Below are entries; copy exactly the lines from the one with "You see nerve tissue at 8 nm/px. Decide" through the one with "Image 3, 336", both included, and leave out the rest.

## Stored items
=-=-=
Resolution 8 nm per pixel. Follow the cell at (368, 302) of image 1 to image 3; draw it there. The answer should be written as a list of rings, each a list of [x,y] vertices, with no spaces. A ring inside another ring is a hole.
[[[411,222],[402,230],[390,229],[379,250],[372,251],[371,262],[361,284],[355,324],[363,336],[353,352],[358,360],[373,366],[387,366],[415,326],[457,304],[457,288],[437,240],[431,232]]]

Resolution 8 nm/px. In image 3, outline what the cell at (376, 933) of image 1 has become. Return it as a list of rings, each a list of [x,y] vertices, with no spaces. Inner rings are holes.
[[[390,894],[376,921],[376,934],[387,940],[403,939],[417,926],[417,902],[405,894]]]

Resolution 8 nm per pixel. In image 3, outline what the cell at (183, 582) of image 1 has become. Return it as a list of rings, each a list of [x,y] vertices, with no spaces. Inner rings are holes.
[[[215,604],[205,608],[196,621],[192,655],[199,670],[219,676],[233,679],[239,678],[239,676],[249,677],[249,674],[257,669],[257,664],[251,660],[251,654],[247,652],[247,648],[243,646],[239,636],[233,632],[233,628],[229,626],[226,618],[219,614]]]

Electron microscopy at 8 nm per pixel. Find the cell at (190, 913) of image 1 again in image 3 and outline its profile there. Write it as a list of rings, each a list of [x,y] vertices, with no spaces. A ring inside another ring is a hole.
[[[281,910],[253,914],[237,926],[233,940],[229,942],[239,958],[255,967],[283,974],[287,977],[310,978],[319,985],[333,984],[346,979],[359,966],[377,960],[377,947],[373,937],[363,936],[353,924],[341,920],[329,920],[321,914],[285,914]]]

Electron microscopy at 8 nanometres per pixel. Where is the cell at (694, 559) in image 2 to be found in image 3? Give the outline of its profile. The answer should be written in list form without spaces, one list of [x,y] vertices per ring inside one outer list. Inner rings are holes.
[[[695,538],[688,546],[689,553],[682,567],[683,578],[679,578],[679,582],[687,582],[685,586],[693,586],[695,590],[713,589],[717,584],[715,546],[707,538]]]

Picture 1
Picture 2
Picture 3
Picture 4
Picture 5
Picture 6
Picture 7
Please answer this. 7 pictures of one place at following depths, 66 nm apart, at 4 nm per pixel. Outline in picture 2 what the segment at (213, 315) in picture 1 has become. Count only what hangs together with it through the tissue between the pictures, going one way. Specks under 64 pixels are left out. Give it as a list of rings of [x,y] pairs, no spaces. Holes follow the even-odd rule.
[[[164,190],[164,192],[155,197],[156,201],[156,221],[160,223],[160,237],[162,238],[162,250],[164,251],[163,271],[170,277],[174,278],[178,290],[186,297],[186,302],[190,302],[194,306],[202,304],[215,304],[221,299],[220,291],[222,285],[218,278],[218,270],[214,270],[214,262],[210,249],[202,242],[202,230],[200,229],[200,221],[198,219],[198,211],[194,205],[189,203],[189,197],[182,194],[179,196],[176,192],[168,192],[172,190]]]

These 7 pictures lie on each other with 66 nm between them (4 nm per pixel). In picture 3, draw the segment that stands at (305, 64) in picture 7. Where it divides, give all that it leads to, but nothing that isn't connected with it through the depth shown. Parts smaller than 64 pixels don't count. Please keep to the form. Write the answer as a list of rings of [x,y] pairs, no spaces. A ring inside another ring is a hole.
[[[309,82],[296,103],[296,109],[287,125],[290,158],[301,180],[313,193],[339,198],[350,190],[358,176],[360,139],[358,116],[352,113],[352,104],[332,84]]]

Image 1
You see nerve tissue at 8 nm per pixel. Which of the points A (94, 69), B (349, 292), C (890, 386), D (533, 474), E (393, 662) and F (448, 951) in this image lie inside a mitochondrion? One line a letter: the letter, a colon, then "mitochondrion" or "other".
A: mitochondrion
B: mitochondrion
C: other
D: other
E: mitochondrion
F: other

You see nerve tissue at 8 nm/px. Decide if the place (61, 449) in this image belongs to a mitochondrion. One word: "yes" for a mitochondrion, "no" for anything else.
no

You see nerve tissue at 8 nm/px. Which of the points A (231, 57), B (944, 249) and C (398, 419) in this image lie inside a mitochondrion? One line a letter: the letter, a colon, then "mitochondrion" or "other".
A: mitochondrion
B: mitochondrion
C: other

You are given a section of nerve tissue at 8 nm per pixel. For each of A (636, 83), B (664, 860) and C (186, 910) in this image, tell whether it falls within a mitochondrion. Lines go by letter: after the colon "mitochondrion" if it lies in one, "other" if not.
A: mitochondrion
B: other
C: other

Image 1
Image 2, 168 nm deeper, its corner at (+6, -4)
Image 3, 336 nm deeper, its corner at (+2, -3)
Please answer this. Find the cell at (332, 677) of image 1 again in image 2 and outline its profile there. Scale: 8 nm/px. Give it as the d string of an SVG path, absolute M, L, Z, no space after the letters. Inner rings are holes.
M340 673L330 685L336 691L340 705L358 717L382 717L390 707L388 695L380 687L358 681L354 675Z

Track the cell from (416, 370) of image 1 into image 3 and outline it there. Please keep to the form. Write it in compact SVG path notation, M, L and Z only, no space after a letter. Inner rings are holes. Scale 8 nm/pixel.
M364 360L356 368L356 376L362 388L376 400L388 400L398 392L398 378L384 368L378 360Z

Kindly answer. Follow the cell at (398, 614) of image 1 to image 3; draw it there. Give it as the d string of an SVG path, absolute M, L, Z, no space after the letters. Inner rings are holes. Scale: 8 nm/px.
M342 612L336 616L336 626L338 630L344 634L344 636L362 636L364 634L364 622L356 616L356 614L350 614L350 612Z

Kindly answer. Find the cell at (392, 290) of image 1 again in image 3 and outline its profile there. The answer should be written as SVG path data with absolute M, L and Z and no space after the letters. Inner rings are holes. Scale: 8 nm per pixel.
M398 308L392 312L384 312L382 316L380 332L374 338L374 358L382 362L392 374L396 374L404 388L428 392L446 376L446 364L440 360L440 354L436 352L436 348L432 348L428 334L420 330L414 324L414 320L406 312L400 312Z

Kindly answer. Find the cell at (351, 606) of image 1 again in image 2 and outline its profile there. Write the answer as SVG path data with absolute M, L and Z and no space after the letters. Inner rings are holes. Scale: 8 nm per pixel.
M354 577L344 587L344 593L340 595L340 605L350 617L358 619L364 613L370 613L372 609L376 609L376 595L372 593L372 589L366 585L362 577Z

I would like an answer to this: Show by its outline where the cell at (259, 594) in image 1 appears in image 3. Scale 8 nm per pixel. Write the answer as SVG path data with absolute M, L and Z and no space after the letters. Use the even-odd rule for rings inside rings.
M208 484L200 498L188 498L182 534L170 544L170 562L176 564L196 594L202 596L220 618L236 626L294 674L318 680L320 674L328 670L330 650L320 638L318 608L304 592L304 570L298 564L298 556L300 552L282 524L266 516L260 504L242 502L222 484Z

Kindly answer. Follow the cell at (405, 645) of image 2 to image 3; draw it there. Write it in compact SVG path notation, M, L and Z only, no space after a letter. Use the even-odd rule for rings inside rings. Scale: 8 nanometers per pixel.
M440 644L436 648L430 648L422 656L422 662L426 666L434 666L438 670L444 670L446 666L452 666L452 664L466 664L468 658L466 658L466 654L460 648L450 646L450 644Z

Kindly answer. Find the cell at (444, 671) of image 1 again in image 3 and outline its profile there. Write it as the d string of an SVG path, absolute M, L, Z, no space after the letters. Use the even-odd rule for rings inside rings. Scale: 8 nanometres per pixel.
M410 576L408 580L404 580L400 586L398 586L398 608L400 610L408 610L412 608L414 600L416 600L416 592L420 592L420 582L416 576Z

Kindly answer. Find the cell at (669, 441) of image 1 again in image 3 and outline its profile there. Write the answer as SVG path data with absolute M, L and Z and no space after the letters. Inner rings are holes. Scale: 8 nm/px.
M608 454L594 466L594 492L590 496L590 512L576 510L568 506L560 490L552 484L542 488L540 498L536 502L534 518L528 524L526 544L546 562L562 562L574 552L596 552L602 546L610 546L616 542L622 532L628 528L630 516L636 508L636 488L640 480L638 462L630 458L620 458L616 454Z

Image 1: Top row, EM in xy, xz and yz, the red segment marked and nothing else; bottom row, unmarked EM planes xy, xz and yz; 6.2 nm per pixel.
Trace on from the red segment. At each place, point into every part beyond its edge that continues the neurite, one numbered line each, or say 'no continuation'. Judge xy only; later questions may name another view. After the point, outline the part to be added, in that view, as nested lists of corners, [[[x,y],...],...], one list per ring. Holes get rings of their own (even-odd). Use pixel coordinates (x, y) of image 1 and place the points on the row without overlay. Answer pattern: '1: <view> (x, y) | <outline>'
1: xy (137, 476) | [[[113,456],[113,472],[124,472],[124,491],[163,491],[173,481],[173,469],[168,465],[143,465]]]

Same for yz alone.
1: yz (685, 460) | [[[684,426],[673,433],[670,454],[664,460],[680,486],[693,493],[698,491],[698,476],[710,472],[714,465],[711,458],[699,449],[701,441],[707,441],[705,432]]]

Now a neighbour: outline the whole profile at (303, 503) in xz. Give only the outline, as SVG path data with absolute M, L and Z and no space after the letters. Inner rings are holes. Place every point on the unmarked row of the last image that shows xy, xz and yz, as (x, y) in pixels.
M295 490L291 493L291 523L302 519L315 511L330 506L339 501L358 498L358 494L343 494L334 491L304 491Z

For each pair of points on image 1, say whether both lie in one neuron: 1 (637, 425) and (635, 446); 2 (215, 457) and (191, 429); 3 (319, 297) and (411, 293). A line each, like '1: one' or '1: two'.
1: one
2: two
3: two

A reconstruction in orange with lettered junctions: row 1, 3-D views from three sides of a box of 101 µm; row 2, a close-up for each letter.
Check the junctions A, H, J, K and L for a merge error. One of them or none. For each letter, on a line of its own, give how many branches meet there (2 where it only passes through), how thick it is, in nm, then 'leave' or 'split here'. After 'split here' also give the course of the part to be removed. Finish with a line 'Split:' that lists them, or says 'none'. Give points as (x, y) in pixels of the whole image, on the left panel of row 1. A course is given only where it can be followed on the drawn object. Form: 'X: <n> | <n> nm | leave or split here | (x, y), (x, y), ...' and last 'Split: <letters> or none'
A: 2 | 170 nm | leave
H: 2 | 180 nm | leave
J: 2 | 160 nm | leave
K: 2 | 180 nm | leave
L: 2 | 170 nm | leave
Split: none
=-=-=
## Answer box
You see nerve tissue at 8 nm/px. Decide if the place (61, 449) in this image belongs to a mitochondrion. One word: "yes" for a mitochondrion, "no" for anything else.
no

You see nerve tissue at 8 nm/px. Which of the points A (231, 57), B (944, 249) and C (398, 419) in this image lie inside a mitochondrion? One line a letter: the letter, a colon, then "mitochondrion" or "other".
A: mitochondrion
B: mitochondrion
C: other

You are given a section of nerve tissue at 8 nm per pixel. For each of A (636, 83), B (664, 860) and C (186, 910) in this image, tell whether it falls within a mitochondrion. Lines go by letter: after the colon "mitochondrion" if it lies in one, "other" if not.
A: mitochondrion
B: other
C: other

Image 1
Image 2, 168 nm deeper, its corner at (+6, -4)
Image 3, 336 nm deeper, its corner at (+2, -3)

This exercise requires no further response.